— Source passage —
Segment Open

How AgentCTX Works
Follow one agent's journey — from starting empty to full-stack compression — in 7 interactive steps.
Starting Empty
Every session, an agent starts with nothing.
No memory of yesterday. No recall of decisions made. The agent is handed 40+ tool descriptions it may never use — burning nearly 10,000 tokens before it can even begin to reason. On smaller models (128K), this overhead triggers context overflow within 30 turns. On frontier models (200K–1M), the extra room just means more space for the agent to lose important details in the noise — the "lost in the middle" problem gets worse, not better.
The Agent Speaks CTX
What if it could ask in 10 tokens instead of 10,000?
CTX is a structured query language designed for how agents actually think. Instead of verbose JSON-RPC payloads, the agent writes concise operations — each one a thought and an action fused into a single expression.
{
"jsonrpc": "2.0",
"method": "tools/call",
"params": {
"name": "search_issues",
"arguments": {
"query": "state:open is:issue",
"limit": 10
}
},
"id": 1
}?t github.search_issues "state:open is:issue" ^10
The Gateway Routes
One gateway. Seven planes. The agent doesn't need to know which backend handles what.

Segment Closed

— Saved entries —

Segment Open

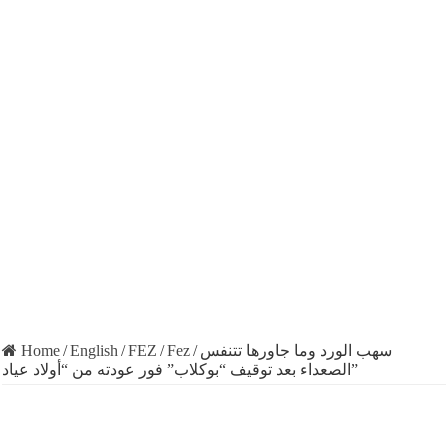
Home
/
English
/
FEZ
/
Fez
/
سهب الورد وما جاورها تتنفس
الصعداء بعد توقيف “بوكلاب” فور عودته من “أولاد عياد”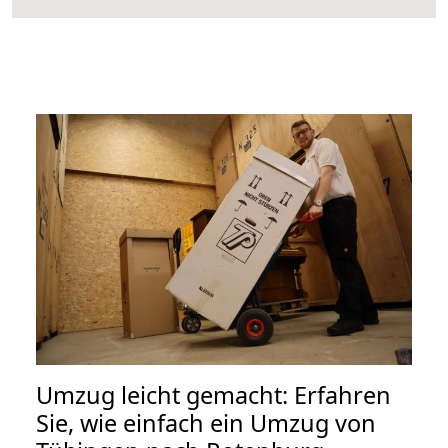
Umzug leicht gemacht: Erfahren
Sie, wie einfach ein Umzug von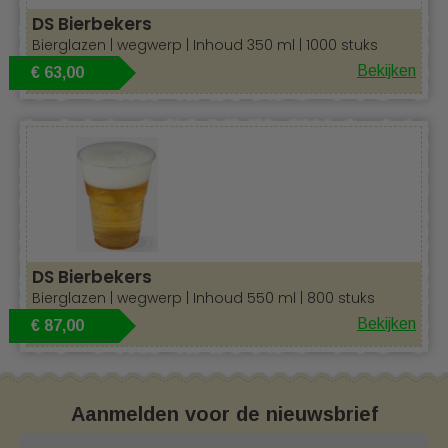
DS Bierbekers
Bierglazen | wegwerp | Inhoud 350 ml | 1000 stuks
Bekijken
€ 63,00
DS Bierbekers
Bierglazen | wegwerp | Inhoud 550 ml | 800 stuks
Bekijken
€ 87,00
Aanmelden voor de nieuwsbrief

Segment Closed

— What this exercise asks —
**A)** Answer these questions from the AgentCTX page, marking each answer to match:
(i) How many tool descriptions is an agent handed at the start of a session?
(ii) On smaller models (128K), within how many turns does this overhead trigger context overflow?
(iii) How many planes does the gateway have?
**B)** Recast the paragraph of the AgentCTX page beginning "No memory of yesterday." as a bulleted list that keeps its main facts.
**C)** List every key that appears in the JSON-RPC payload shown on the AgentCTX page.
The listing above plays no part in this work.

— Answers by item —
**A)**
(i) 40+ tool descriptions.
(ii) Within 30 turns.
(iii) Seven.

**B)**
- The agent has no memory of yesterday and no recall of decisions made.
- It is handed 40+ tool descriptions it may never use, which burn nearly 10,000 tokens before it can begin to reason.
- On smaller models (128K), this overhead triggers context overflow within 30 turns.
- On frontier models (200K–1M), the extra room gives the agent more space to lose important details in the noise, so the "lost in the middle" problem gets worse, not better.

**C)**
- jsonrpc
- method
- params
- name
- arguments
- query
- limit
- id